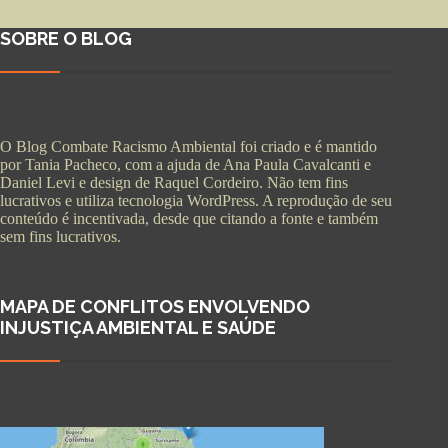
SOBRE O BLOG
O Blog Combate Racismo Ambiental foi criado e é mantido
por Tania Pacheco, com a ajuda de Ana Paula Cavalcanti e
Daniel Levi e design de Raquel Cordeiro. Não tem fins
lucrativos e utiliza tecnologia WordPress. A reprodução de seu
conteúdo é incentivada, desde que citando a fonte e também
sem fins lucrativos.
MAPA DE CONFLITOS ENVOLVENDO
INJUSTIÇA AMBIENTAL E SAÚDE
- - -
Exercise> Take from the listing above each line that contains the string "fins".

Solution to the problem>
Daniel Levi e design de Raquel Cordeiro. Não tem fins
sem fins lucrativos.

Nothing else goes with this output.